In place of the conventional view that early modern Russian rulers practiced primogeniture (whereby the eldest son of the reigning monarch automatically inherits the kingdom), Bushkovitch proposes a far more flexible, almost improvisatory, arrangement that is hard to provide a good name for. Bushkovitch seems to suggest that, until the era of Peter the Great, “custom,” an inherited (or invented) varied set of tools to ensure a smooth succession, would best serve monarchs and their courts over the roughly two and a half centuries under discussion. Primogeniture seems never to have worked by itself, since its strict operation can almost never be observed. Among these tools were elections, paternal designation, the crowning and/or exhibiting of desired successors to the elite or a broader public by the current ruler, a wide variety of court ceremonies (from coronations to orations to name- and birthday celebrations), loyalty oaths, baptismal records, diplomatic announcements to foreign governments, and even orders to drink to the health of or pray for members of the royal family. The author rightly emphasizes repeatedly that the whole royal family, rather than any one individual within it, was often the focus of these measures, a wise choice given the precariousness of the physical survival of royals at the time. This evidence is usually presented with most useful comparisons to succession practices in other contemporary European states.
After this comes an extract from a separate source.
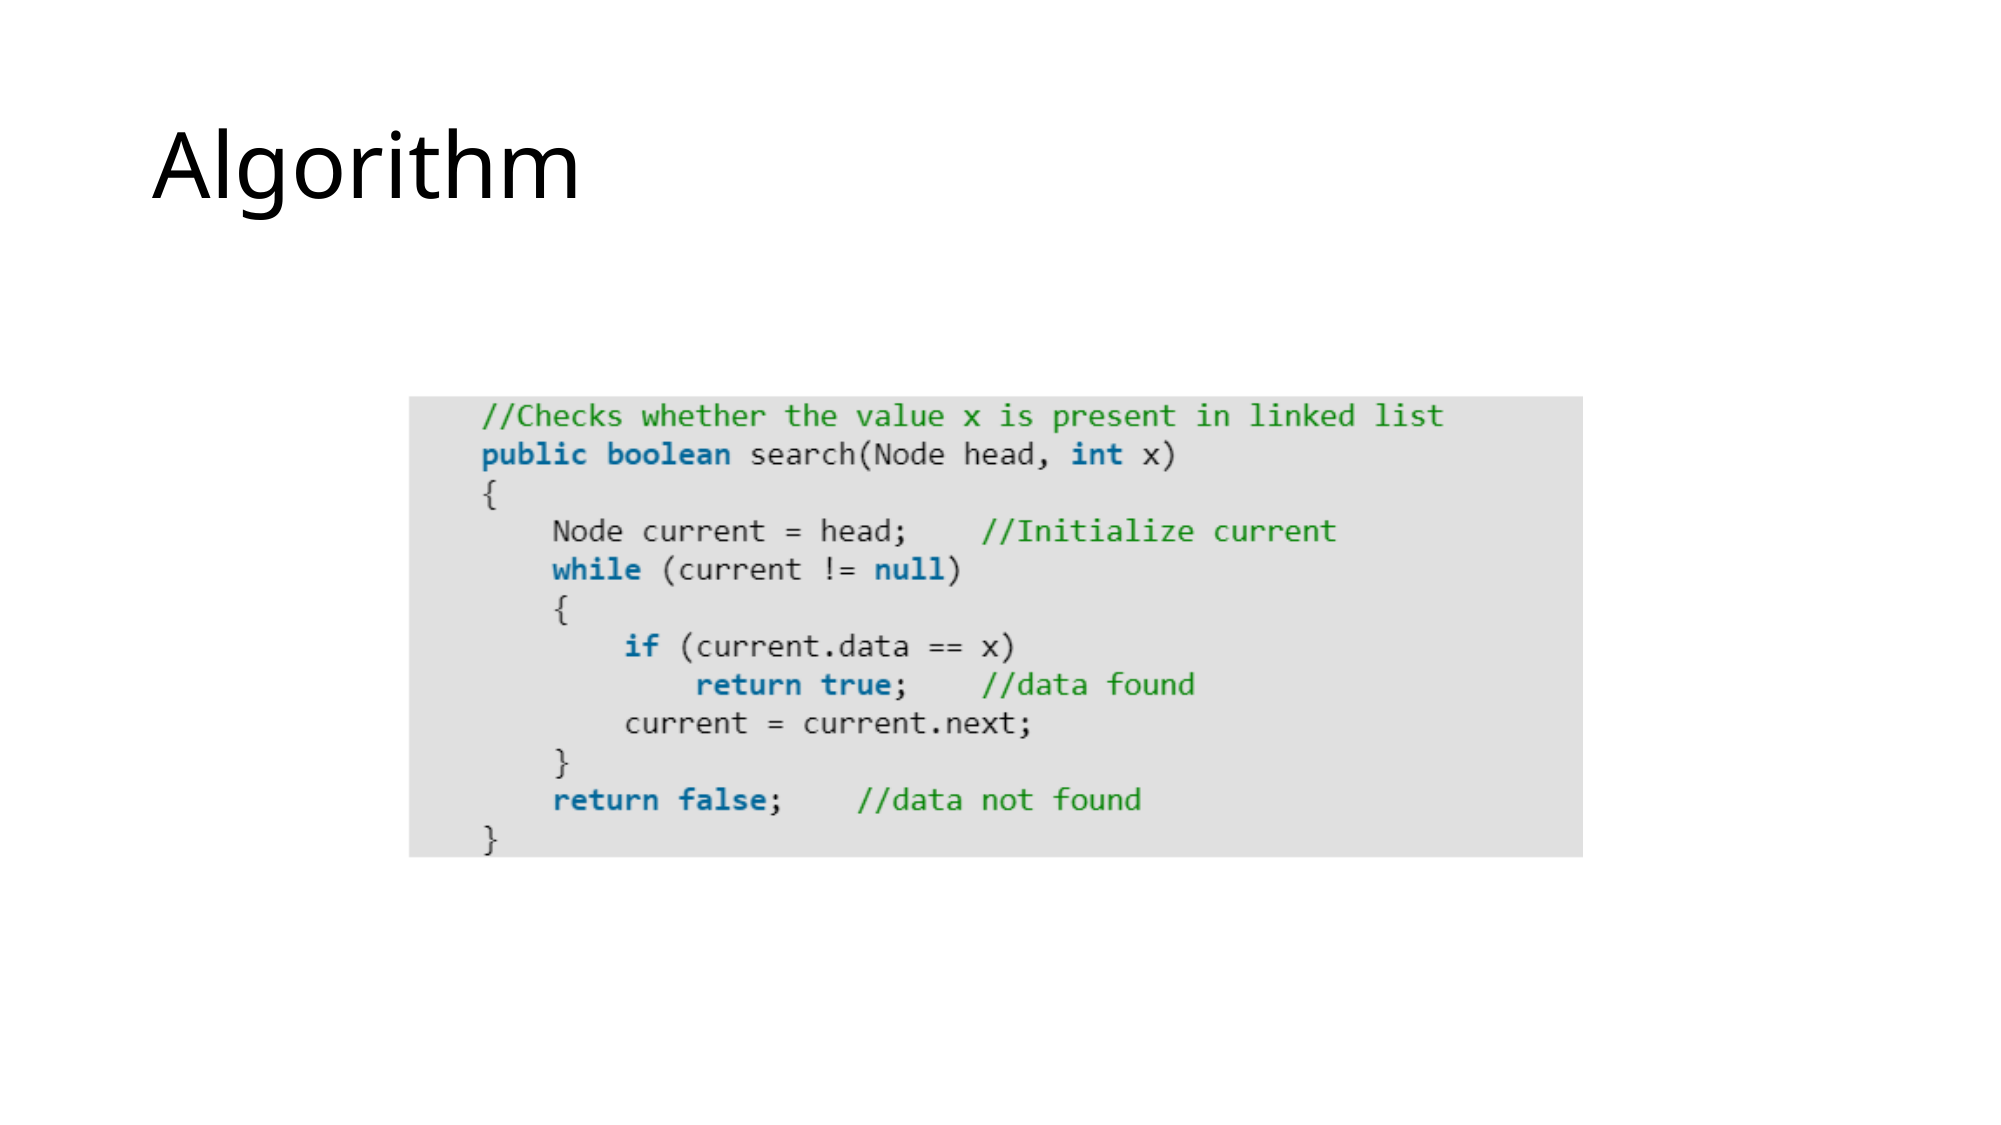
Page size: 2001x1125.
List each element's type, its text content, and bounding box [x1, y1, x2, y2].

title Algorithm [137, 59, 1863, 278]
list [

The author has chosen to use a narrative format to discuss the evolution of these arrangements over changing and complex political and international environments, a difficult rhetorical task accomplished with verve and grace. In chapters separated by the dominant choice of basic succession tools, the reader is treated to extensive discussions of each succession from one ruler to the next. Of course, most of these “succession crises” have been discussed at length by other historians. To the task of retelling these stories, Bushkovitch brings an impressive array of new sources, often diplomatic, and the linguist skills to use and interpret them. His extensive footnotes testify to his labors not only in the French, German, Russian, Latin, and English, but also in Polish, Greek, Danish, and Swedish, and not only in printed sources but in archives. The result is a fresh and engaging view of these crises, always told with a perceptive eye towards the succession principles or devices involved.

I emphatically agree with Bushkovitch that the basic categories used by early modern Russians to understood what we call politics (and succession) remained firmly religious and moral, down to the second half of the seventeenth century, when new western currents in political thought infiltrated the court. This reader benefitted particularly from the subtle and rich discussions of these new court thinkers, particularly the Ukrainians Simeon Polotskii and Feofan Prokopovich. At the same time, I have a more pessimistic view of the literacy of secular members of the elite before about 1600, and the influence that written sources like chronicles could have had upon them. The book might have benefitted from more discussion of visual evidence like the imagined successions of Rus΄ and Old Testament rulers in the pendentives of the Golden Hall (other parts of these now-destroyed images are examined, (200–201), or in the ancestor portraits in the Archangel Michael Cathedral. If the idea of sovereignty was new to Russia under Peter (323), does it make sense to translate the all-important term gosudar΄ as “sovereign” throughout the book?

These are minor points. Paul Bushkovitch has given us an enormously erudite and gracefully written book on a crucial subject, a gift for which we should all be grateful.